Date Posted: April 13 2007

By Mark Gruenberg
PAI Staff Writer

WASHINGTON (PAI) - The stark partisan differences that accompanied House passage of the Employee Free Choice Act (EFCA) earlier this year followed into a hearing in the Senate Labor Committee on March 27.

The EFCA - organized labor's No. 1 priority - is designed to help level the playing field between workers and bosses in both organizing and bargaining. The act would guarantee recognition of a union when a majority of workers sign union cards. It also provides for mediation and then arbitration if management and the union can't agree on a contract, and it greatly strengthens penalties for unfair labor practices.

Management and their Republican allies say that workers should be required to go the further step of participating in secret ballot elections during union organizing drives. Organized labor maintains that management often takes the time before those elections to hold closed-door meetings and intimidate and threaten workers into voting against union representation.

Democrats, including panel chairman and chief Senate sponsor, Edward M. Kennedy (D-Mass.) either asked witnesses about what workers go through in organizing and bargaining, or connected the decline of the middle class and the decline of unions to the rabid anti-worker tactics by firms and union busters.

"This connection's too often missed," said panel member Hillary Rodham Clinton (D-N.Y.) "Too often we get into this pro-union, pro-employer conflict and the question of 'Whose side are you on?' We're all on the American side here," she said. Clinton is one of its 46 Senate co-sponsors of the bill.

The bill passed the House, 241-185.

The sole GOP witness, former Clinton and Bush NLRB member Peter Hurtgen, a management-side labor lawyer, acknowledged that card check voting "has always been lawful" under present labor law. But the employer needs to agree to the card check, and few do. "It's always been a secondary method" of union recognition, Hurtgen said.
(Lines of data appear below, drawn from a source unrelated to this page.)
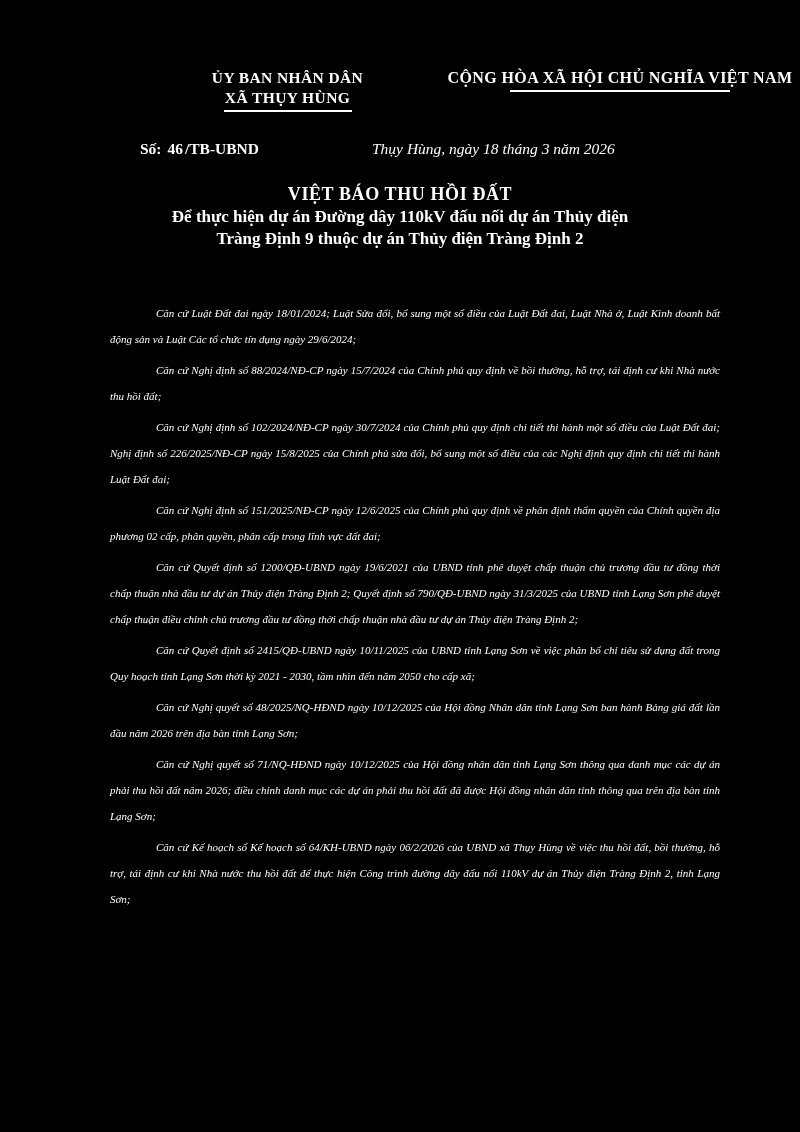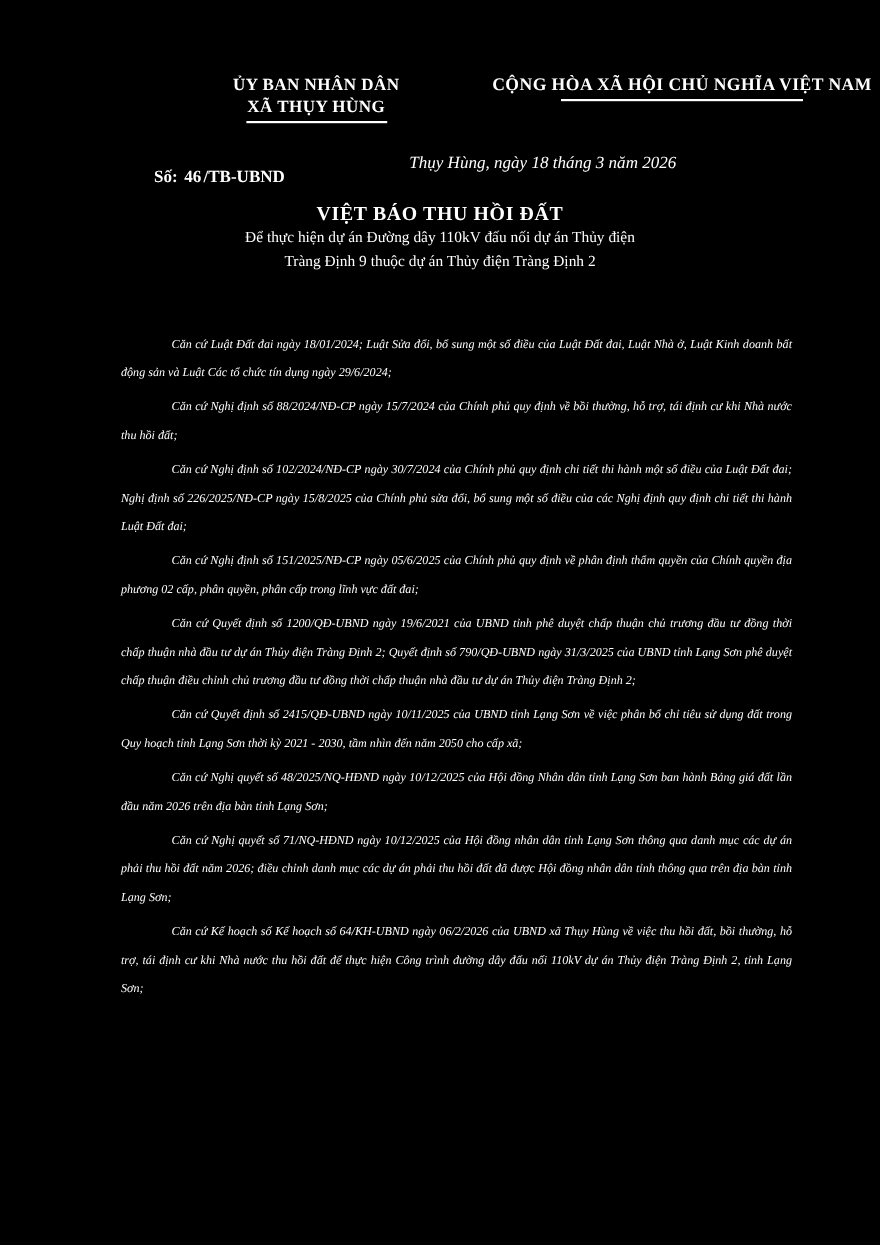--- a/index.html
+++ b/index.html
@@ -63,21 +63,21 @@
   .row2 {
     position: absolute;
     top: 140px;
     left: 0;
     width: 800px;
     height: 26px;
   }
   .sonum {
     position: absolute;
     left: 140px;
-    top: 12px;
+    top: 0;
     font-size: 15.5px;
     font-weight: bold;
     white-space: nowrap;
   }
   .sonum .num { padding: 0 2px; }
   .place-date {
     position: absolute;
     left: 372px;
     top: 0;
     font-size: 15.5px;
@@ -92,22 +92,22 @@
     width: 800px;
     text-align: center;
   }
   .doc-title {
     font-size: 18px;
     font-weight: bold;
     letter-spacing: 0.6px;
     line-height: 24px;
   }
   .doc-subtitle {
-    font-size: 14px;
-    font-weight: normal;
+    font-size: 17px;
+    font-weight: bold;
     line-height: 22px;
     padding: 0 90px;
   }
 
   .body {
     position: absolute;
     top: 300px;
     left: 110px;
     width: 610px;
   }
@@ -149,21 +149,21 @@
     <div class="title-block">
       <div class="doc-title">VIỆT BÁO THU HỒI ĐẤT</div>
       <div class="doc-subtitle">Để thực hiện dự án Đường dây 110kV đấu nối dự án Thủy điện</div>
       <div class="doc-subtitle">Tràng Định 9 thuộc dự án Thủy điện Tràng Định 2</div>
     </div>
 
     <div class="body">
       <p class="para">Căn cứ Luật Đất đai ngày 18/01/2024; Luật Sửa đổi, bổ sung một số điều của Luật Đất đai, Luật Nhà ở, Luật Kinh doanh bất động sản và Luật Các tổ chức tín dụng ngày 29/6/2024;</p>
       <p class="para">Căn cứ Nghị định số 88/2024/NĐ-CP ngày 15/7/2024 của Chính phủ quy định về bồi thường, hỗ trợ, tái định cư khi Nhà nước thu hồi đất;</p>
       <p class="para">Căn cứ Nghị định số 102/2024/NĐ-CP ngày 30/7/2024 của Chính phủ quy định chi tiết thi hành một số điều của Luật Đất đai; Nghị định số 226/2025/NĐ-CP ngày 15/8/2025 của Chính phủ sửa đổi, bổ sung một số điều của các Nghị định quy định chi tiết thi hành Luật Đất đai;</p>
-      <p class="para">Căn cứ Nghị định số 151/2025/NĐ-CP ngày 05/6/2025 của Chính phủ quy định về phân định thẩm quyền của Chính quyền địa phương 02 cấp, phân quyền, phân cấp trong lĩnh vực đất đai;</p>
+      <p class="para">Căn cứ Nghị định số 151/2025/NĐ-CP ngày 12/6/2025 của Chính phủ quy định về phân định thẩm quyền của Chính quyền địa phương 02 cấp, phân quyền, phân cấp trong lĩnh vực đất đai;</p>
       <p class="para">Căn cứ Quyết định số 1200/QĐ-UBND ngày 19/6/2021 của UBND tỉnh phê duyệt chấp thuận chủ trương đầu tư đồng thời chấp thuận nhà đầu tư dự án Thủy điện Tràng Định 2; Quyết định số 790/QĐ-UBND ngày 31/3/2025 của UBND tỉnh Lạng Sơn phê duyệt chấp thuận điều chỉnh chủ trương đầu tư đồng thời chấp thuận nhà đầu tư dự án Thủy điện Tràng Định 2;</p>
       <p class="para">Căn cứ Quyết định số 2415/QĐ-UBND ngày 10/11/2025 của UBND tỉnh Lạng Sơn về việc phân bổ chỉ tiêu sử dụng đất trong Quy hoạch tỉnh Lạng Sơn thời kỳ 2021 - 2030, tầm nhìn đến năm 2050 cho cấp xã;</p>
       <p class="para">Căn cứ Nghị quyết số 48/2025/NQ-HĐND ngày 10/12/2025 của Hội đồng Nhân dân tỉnh Lạng Sơn ban hành Bảng giá đất lần đầu năm 2026 trên địa bàn tỉnh Lạng Sơn;</p>
       <p class="para">Căn cứ Nghị quyết số 71/NQ-HĐND ngày 10/12/2025 của Hội đồng nhân dân tỉnh Lạng Sơn thông qua danh mục các dự án phải thu hồi đất năm 2026; điều chỉnh danh mục các dự án phải thu hồi đất đã được Hội đồng nhân dân tỉnh thông qua trên địa bàn tỉnh Lạng Sơn;</p>
       <p class="para">Căn cứ Kế hoạch số Kế hoạch số 64/KH-UBND ngày 06/2/2026 của UBND xã Thụy Hùng về việc thu hồi đất, bồi thường, hỗ trợ, tái định cư khi Nhà nước thu hồi đất để thực hiện Công trình đường dây đấu nối 110kV dự án Thủy điện Tràng Định 2, tỉnh Lạng Sơn;</p>
     </div>
 
   </div>
 </div>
Hurtgen argued that legalizing card-check recognition of unions, as HR 800 proposes, would only lead to longer and more drawn-out litigation. No senator asked him who would be prolonging the lawsuits. Present labor law, Kennedy pointed out, is pro-employer and encourages legal delays.
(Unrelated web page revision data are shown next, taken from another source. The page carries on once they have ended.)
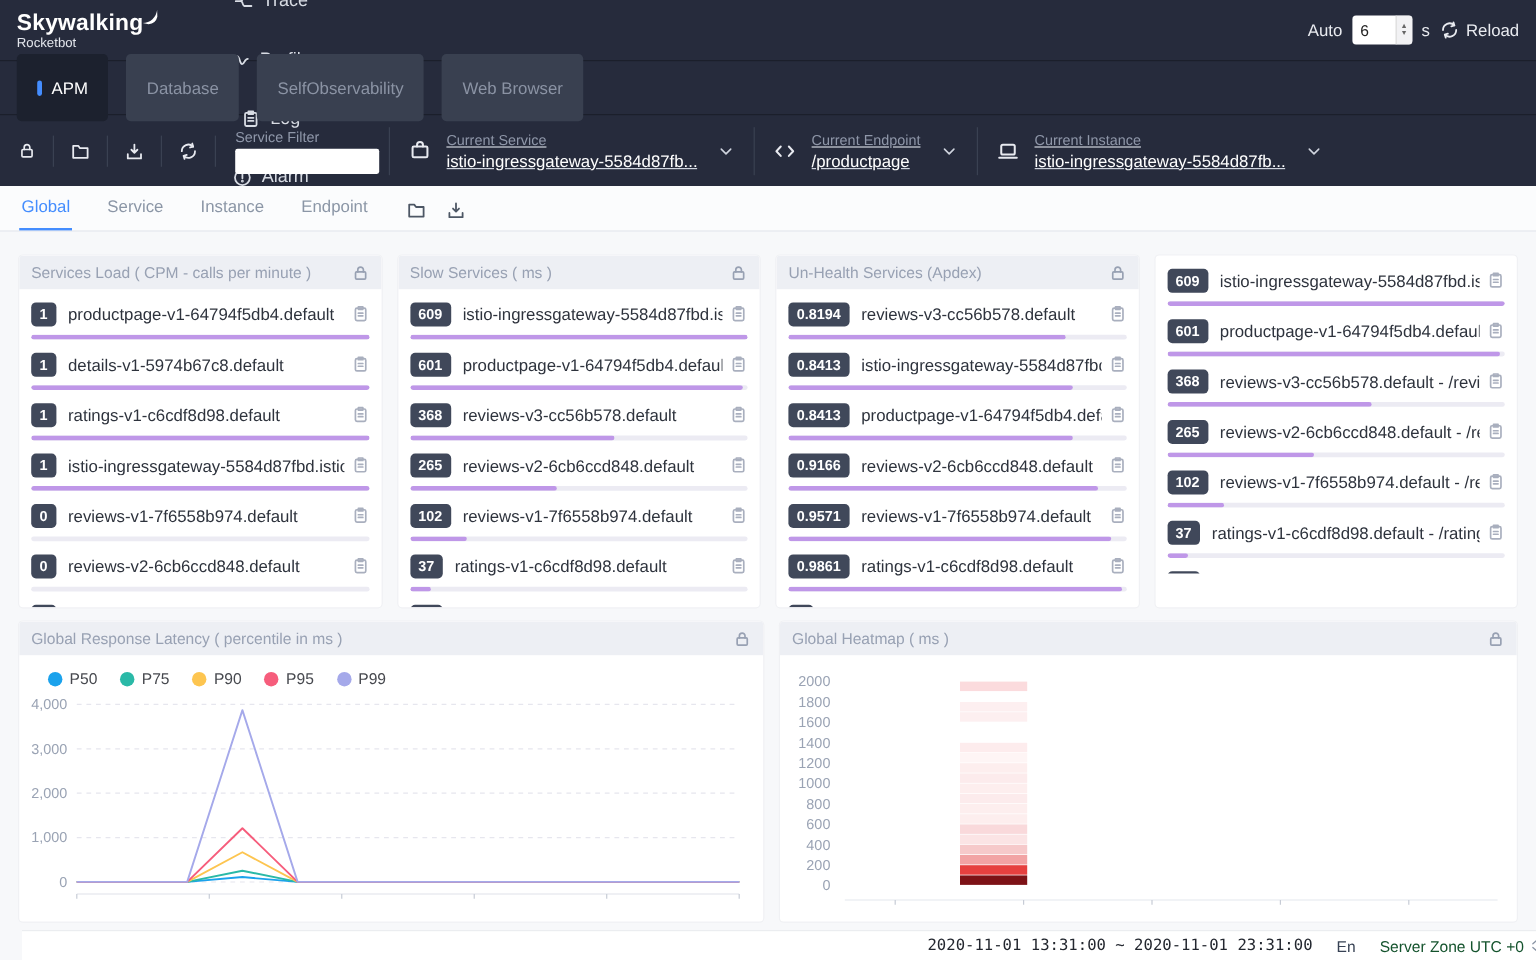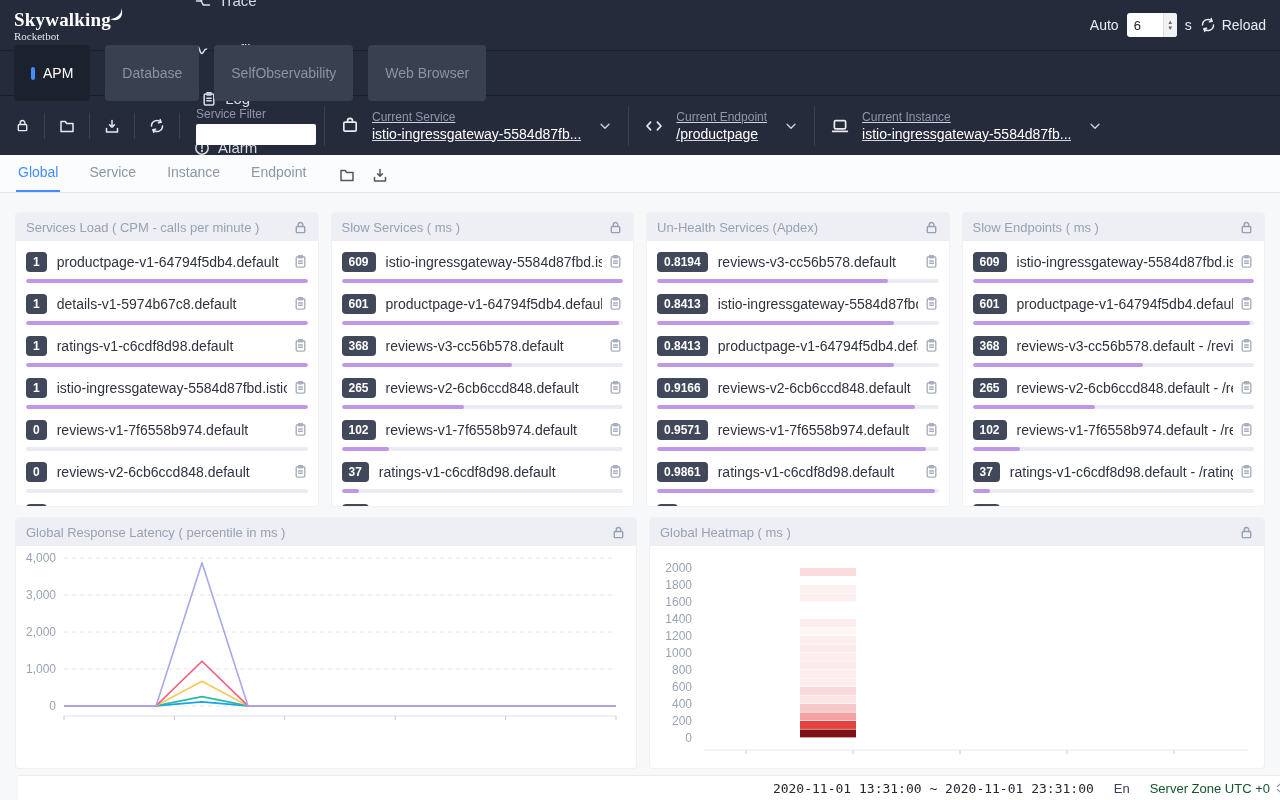--- a/index.html
+++ b/index.html
@@ -1,21 +1,21 @@
 <!DOCTYPE html>
 <html><head>
 <meta charset="utf-8">
 <style>
   * { box-sizing: border-box; margin: 0; padding: 0; }
   html,body { width:1280px; height:800px; overflow:hidden; }
   body { font-family:"Liberation Sans", sans-serif; background:#f7f8fa; color:#333; }
 
   
   .navbar { height:50px; background:#262b3c; display:flex; align-items:center; }
-  .logo { margin-left:14px; width:132px; color:#fff; cursor:pointer;font-family:Liberation Serif, serif; }
+  .logo { margin-left:14px; width:132px; color:#fff; cursor:pointer; }
   .logo-row { display:flex; align-items:flex-start; }
   .logo-title { font-size:19px; font-weight:bold; letter-spacing:.2px; }
   .logo-swoosh { margin-left:-2px; margin-top:-2px; }
   .logo-sub { font-size:11px; color:#e3e6ec; margin-top:-1px; }
   .nav-items { display:flex; align-items:center; gap:14px; margin-left:16px;flex-direction:column; }
   .nav-item { display:flex; align-items:center; gap:8px; color:#d8dce4; font-size:15px;
               padding:9px 15px; border-radius:4px; cursor:pointer; white-space:nowrap; }
   .nav-item.active { background:#1c212e; color:#fff; }
   .nav-right { margin-left:auto; margin-right:14px; display:flex; align-items:center; gap:8px;
                color:#e9ebf0; font-size:14px; }
@@ -691,29 +691,20 @@
       <div class="row-main">
         <span class="badge">1</span>
         <span class="row-name">details-v1-5974b67c8.default</span>
 
       </div>
 
     </div>
           </div>
   </section>
         <section class="panel">
-    <div class="panel-header">
-      <span class="panel-title">Slow Endpoints ( ms )</span>
-      <span class="panel-lock icon">
-              <svg width="15" height="15" viewBox="0 0 16 16" fill="none" stroke="currentColor" stroke-width="1.5" stroke-linecap="round" stroke-linejoin="round">
-                <rect x="3.5" y="7" width="9" height="6.5" rx="1"></rect>
-                <path d="M5.5 7V5.2a2.5 2.5 0 0 1 5 0V7"></path>
-              </svg>
-            </span>
-    </div>
     <div class="panel-body">
             <div class="chart-row">
       <div class="row-main">
         <span class="badge">609</span>
         <span class="row-name">istio-ingressgateway-5584d87fbd.isti...</span>
         <span class="copy-btn">
                   <svg width="15" height="15" viewBox="0 0 16 16" fill="none" stroke="currentColor" stroke-width="1.5" stroke-linecap="round" stroke-linejoin="round">
                     <rect x="3.4" y="3" width="9.2" height="11" rx="1.4"></rect>
                     <path d="M6 1.8h4v2.2H6z"></path>
                     <path d="M6 7.4h4M6 9.8h4"></path>
@@ -821,20 +812,42 @@
         <div class="panel-header">
           <span class="panel-title">Global Response Latency ( percentile in ms )</span>
           <span class="panel-lock icon" id="lock-lat">
               <svg width="15" height="15" viewBox="0 0 16 16" fill="none" stroke="currentColor" stroke-width="1.5" stroke-linecap="round" stroke-linejoin="round">
                 <rect x="3.5" y="7" width="9" height="6.5" rx="1"></rect>
                 <path d="M5.5 7V5.2a2.5 2.5 0 0 1 5 0V7"></path>
               </svg>
             </span>
         </div>
         <div class="panel-body">
+          <div class="legend" id="latency-legend">
+              <span class="legend-item">
+     <span class="legend-dot" style="background:#1ba2ec"></span>
+     <span>P50</span>
+   </span>
+              <span class="legend-item">
+     <span class="legend-dot" style="background:#2ab9a7"></span>
+     <span>P75</span>
+   </span>
+              <span class="legend-item">
+     <span class="legend-dot" style="background:#fdc550"></span>
+     <span>P90</span>
+   </span>
+              <span class="legend-item">
+     <span class="legend-dot" style="background:#f65d7c"></span>
+     <span>P95</span>
+   </span>
+              <span class="legend-item">
+     <span class="legend-dot" style="background:#a5a9ea"></span>
+     <span>P99</span>
+   </span>
+            </div>
           <svg id="latency-chart" width="612" height="188">
               <line x1="48" y1="160" x2="600" y2="160" stroke="#e6e6ee" stroke-dasharray="4 4"></line>
               <text x="40" y="164" text-anchor="end" font-size="12" fill="#9aa3b4">0</text>
               <line x1="48" y1="123" x2="600" y2="123" stroke="#e6e6ee" stroke-dasharray="4 4"></line>
               <text x="40" y="127" text-anchor="end" font-size="12" fill="#9aa3b4">1,000</text>
               <line x1="48" y1="86" x2="600" y2="86" stroke="#e6e6ee" stroke-dasharray="4 4"></line>
               <text x="40" y="90" text-anchor="end" font-size="12" fill="#9aa3b4">2,000</text>
               <line x1="48" y1="49" x2="600" y2="49" stroke="#e6e6ee" stroke-dasharray="4 4"></line>
               <text x="40" y="53" text-anchor="end" font-size="12" fill="#9aa3b4">3,000</text>
               <line x1="48" y1="12" x2="600" y2="12" stroke="#e6e6ee" stroke-dasharray="4 4"></line>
Witness Earl Hohrein, of Greeley, Colo., a longtime Boilermaker and middle-aged Vietnam veteran, told Kennedy he was fired immediately after the Steel Workers won an election at the plant he helped organize there, Front Range Energy.

Hohrein said that "it could be years before I get my job back" due to the company's appeal of the NLRB ruling that it fired him illegally for organizing.

And when Hohrein does get his job back, he'll get back pay: $3,800. "That minimal penalty is not a real deterrent" to Front Line and other labor law-breakers, he added. Present labor law calls for giving an illegally fired worker his or her job back, plus back pay minus whatever other wages he or she earned while awaiting reinstitution.

"The employer is a potentate," Hohrein reminded senators, noting that even if the union wins a recognition vote, the employer still has the power of the paycheck to wield over the workers. "They hold all the controls." And when GOPers complained about unions, under card check, coercing workers to sign cards, Hohrein shot back: "I'm an example of union 'coercion.' "

Rep. Robert Andrews (D-N.J.) said that there have only been 42 cases of union coercion, fraud or misrepresentation in the signing of union authorization forms since the NLRB was formed. In contrast, in 2005 alone, he said the NLRB awarded back pay to 30,000 workers because of illegal employer discrimination.

The partisan wrangling foreshadows future fights over HR 800. That's what happened when the House approved it. Only 15 Republicans voted for it in that March 1 tally.

Kennedy said afterwards the Senate committee will hold a work session, called a markup, on the bill "very soon," but did not set a date. Sen. Bernie Sanders (Ind.-Vt.) welcomed a fight. "If our friends on the other side want to filibuster" - try to talk it to death - "let 'em. It's still time to stand up for working people in this country," he declared.